● Instruction
Reproduce without alteration the portion of the Dataproc forum post starting at "I have a python" and ending at "print(add_two(1,2))".

● Source passage
I have a python project, whose folder has the structure
main_directory - lib - lib.py
- run - script.py
script.py
is
from lib.lib import add_two
spark = SparkSession \
.builder \
.master('yarn') \
.appName('script') \
.getOrCreate()
print(add_two(1,2))
and lib.py
is
def add_two(x,y):
return x+y
I want to launch as a Dataproc job in GCP. I have checked online, but I have not understood well how to do it. I am trying to launch the script with
gcloud dataproc jobs submit pyspark --cluster=$CLUSTER_NAME --region=$REGION \
run/script.py
But I receive the following error message:
from lib.lib import add_two
ModuleNotFoundError: No module named 'lib.lib'
Could you help me on how I should do to launch the job on Dataproc? The only way I have found to do it is to remove the absolute path, making this change to script.py
:
from lib import add_two
and the launch the job as
gcloud dataproc jobs submit pyspark --cluster=$CLUSTER_NAME --region=$REGION \
--files /lib/lib.py \
/run/script.py
However, I would like to avoid the tedious process to list the files manually every time.
Following the suggestion of @Igor, to pack in a zip file I have found that
zip -j --update -r libpack.zip /projectfolder/* && spark-submit --py-files libpack.zip /projectfolder/run/script.py
works. However, this puts all files in the same root folder in libpack.zip, so if there were files with the same names in subfolders this would not work.
Any suggestions?

● Supplied data
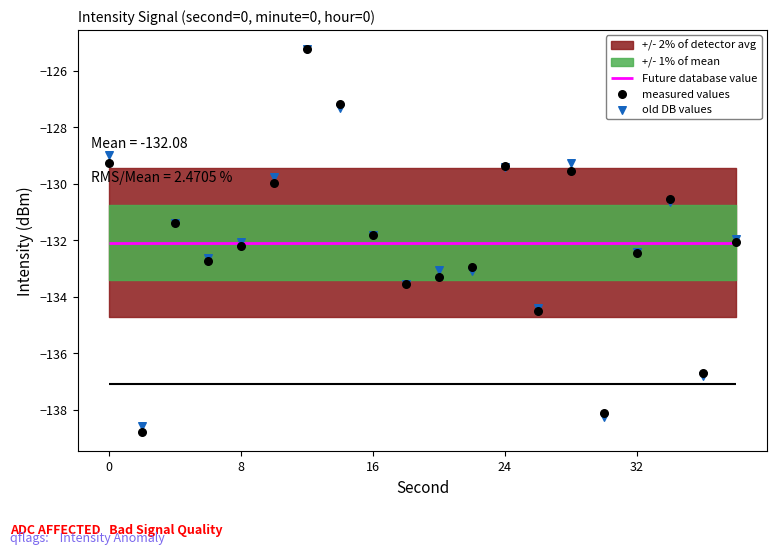

Which series reaches the minimum Y coordinate?

measured values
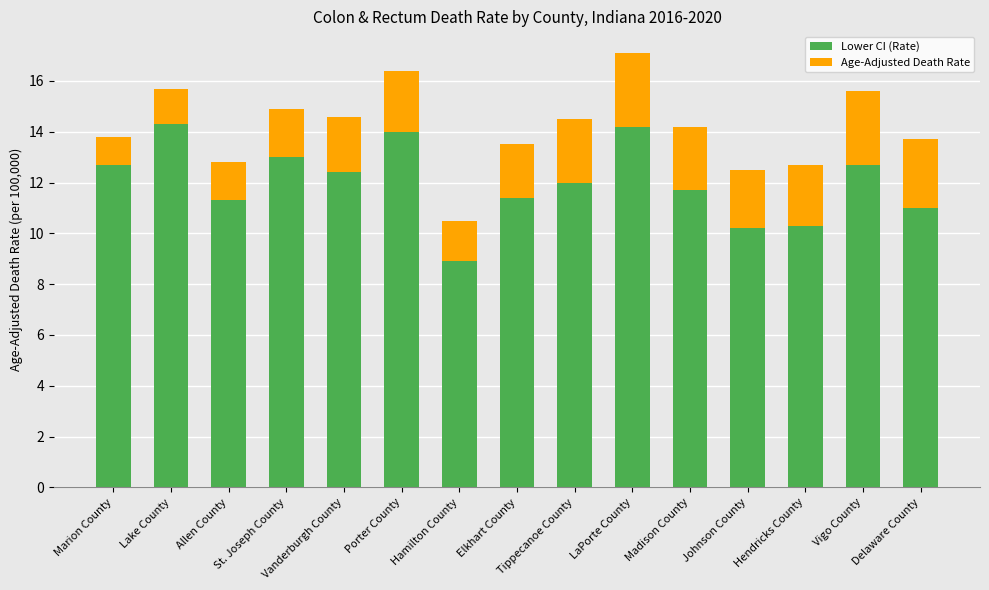

Count the number of data series in this chart.

2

● Result for this task
I have a python project, whose folder has the structure
main_directory - lib - lib.py
- run - script.py
script.py
is
from lib.lib import add_two
spark = SparkSession \
.builder \
.master('yarn') \
.appName('script') \
.getOrCreate()
print(add_two(1,2))